A lunchtime spent in the company of union colleagues from TUC, ATL, NASUWT, PCS, Unite and the ZCTU, ACTSA supporters and Zimbabwean expats outside Zimbabwe House on the Strand, protesting in support of the ZCTU’s 2 day stay away from work.
The ZCTU’s Thoko Siwela was there too, visiting the UK with ACTSA, and to speak to the TUC annual Congres about the situation in Zimbabwe (you can see her speech here).
Always nice to meet a proper South London blogger, and they don’t come much more proper than Richard Baggage-Reclaim, who popped by for a bit.
In a gloomy metaphor with the situation back home, the statues ringing the upper floors of Zimbabwe House are all headless and wretchedly eroded.
Faced with such monumental suffering in Zimbabwe, events like this sometimes seem a hopeless drop in the ocean, and you question what you’re doing, having what is a pretty pleasant time and then just going back to work and forgetting about it again. I need to keep telling myself the cliché that every little bit helps though. I’m a little cog amongst the band of people who came by today, the mantra goes. They helped turn a cog to get along a reasonable number of journalists, photographers and one broadcast crew. The coverage turns one more notch on the bigger cog that’s already there, loading pressure on from the outside.

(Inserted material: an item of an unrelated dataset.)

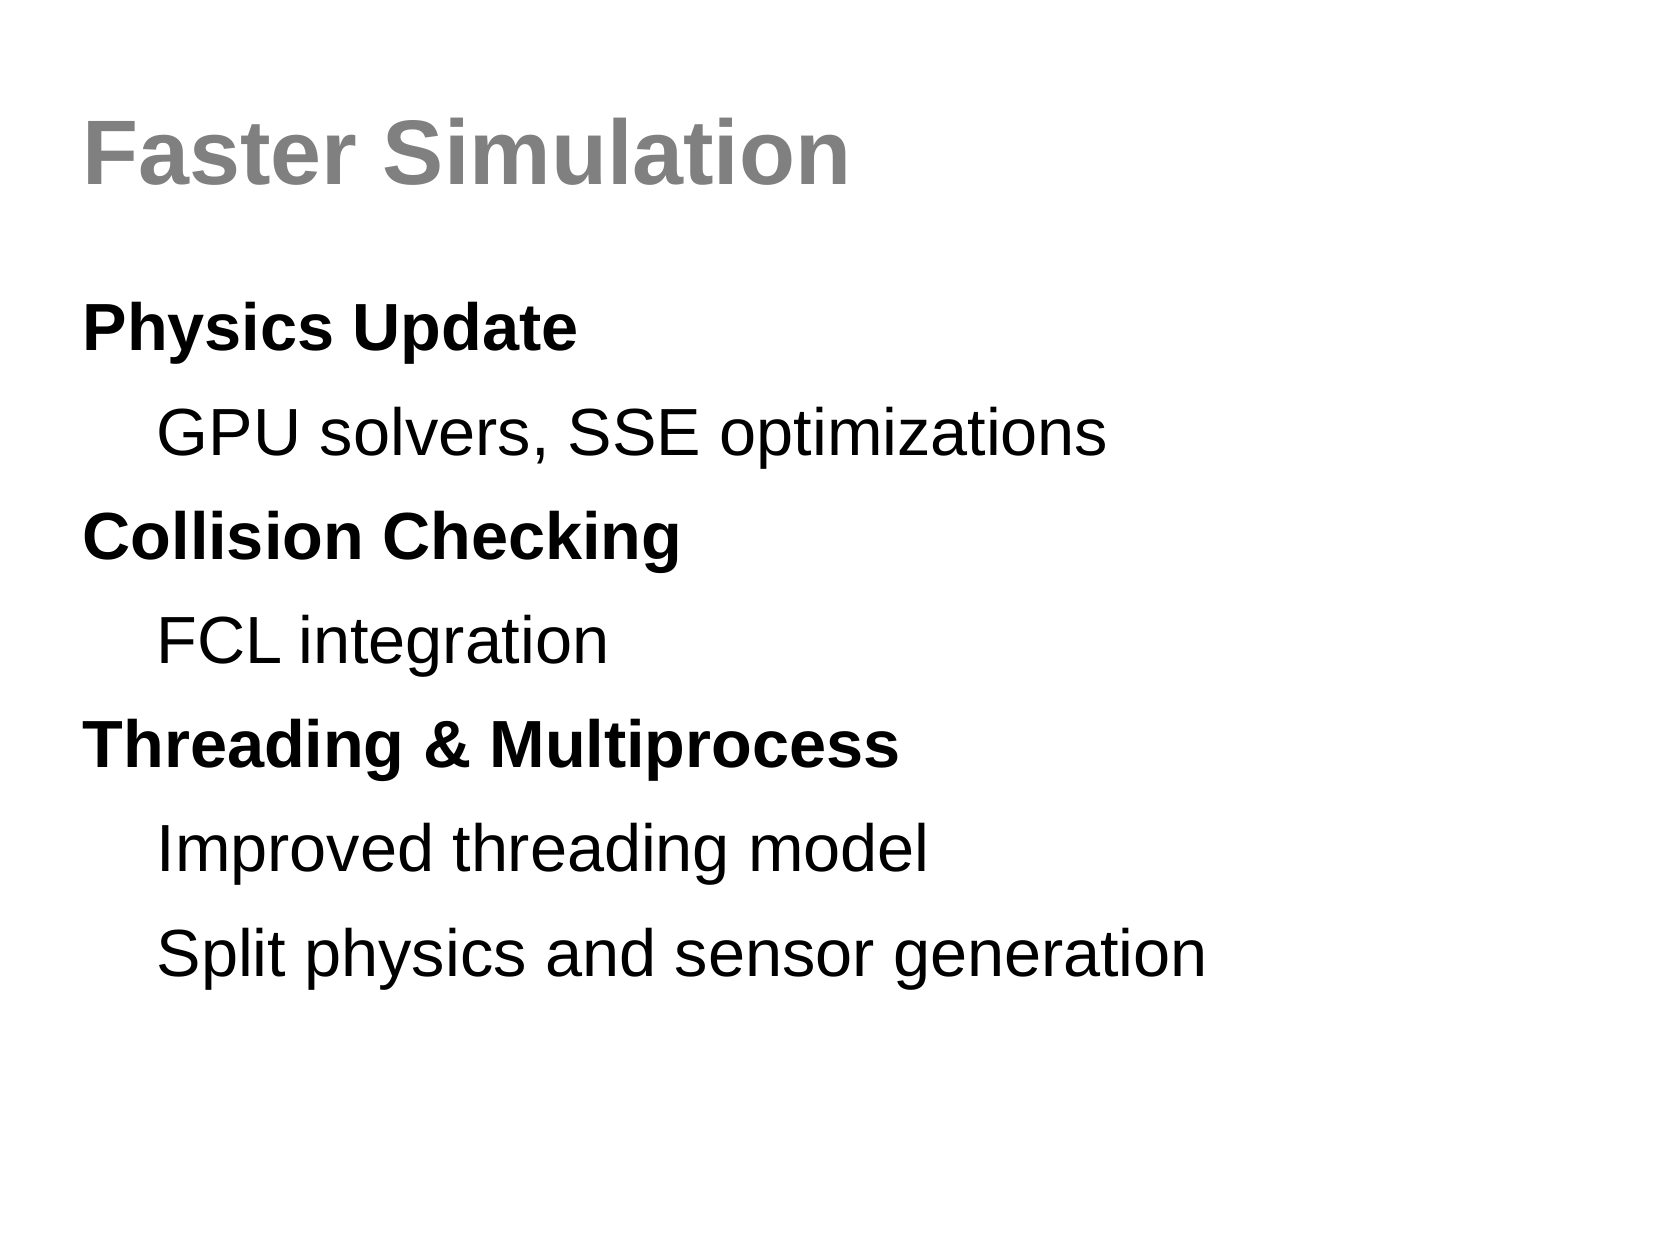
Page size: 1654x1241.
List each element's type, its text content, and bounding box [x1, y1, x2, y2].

Braver people than me, like Thoko and the ZCTU strikers, are putting pressure on from the inside, and things will come to a head at some point – They have to. Maybe tipping Mbeki off his fence into action, or prompting a Zanu-PF internal coup.
I just have to keep spinning my little cog here whenever I’m asked. And compared to what my colleagues in Zimbabwe are doing, that’s not a lot to ask.